▸ **How to complete this task**:
Each line below is to be copied exactly; images do not go into the copy.
* * * * * * *
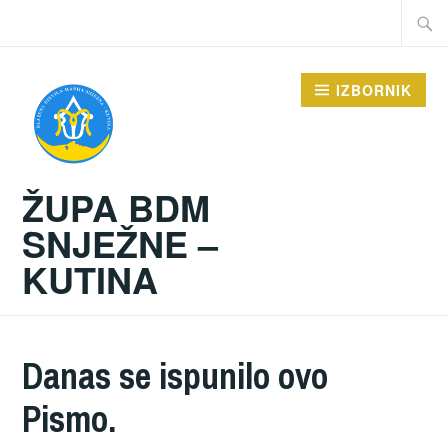
Preskoči
Traži:
na
sadržaj
IZBORNIK
ŽUPA BDM
SNJEŽNE –
KUTINA
Danas se ispunilo ovo
Pismo.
* * * * * * *
▸ **Answer to this problem**:
Preskoči
Traži:
na
sadržaj
IZBORNIK
ŽUPA BDM
SNJEŽNE –
KUTINA
Danas se ispunilo ovo
Pismo.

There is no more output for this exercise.